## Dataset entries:
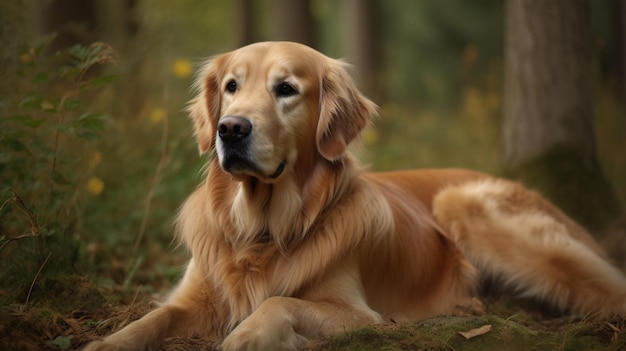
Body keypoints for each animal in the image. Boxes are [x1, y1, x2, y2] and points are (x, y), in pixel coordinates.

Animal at [84, 42, 624, 351]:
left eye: (286, 89)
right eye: (232, 86)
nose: (230, 129)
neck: (261, 228)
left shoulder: (360, 315)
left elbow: (277, 300)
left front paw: (247, 335)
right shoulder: (195, 294)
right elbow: (153, 318)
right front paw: (108, 343)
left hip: (468, 205)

## About this exercise:
List every line in the records above that contains the word "left".

## Answer box:
left eye: (286, 89)
left shoulder: (360, 315)
left elbow: (277, 300)
left front paw: (247, 335)
left hip: (468, 205)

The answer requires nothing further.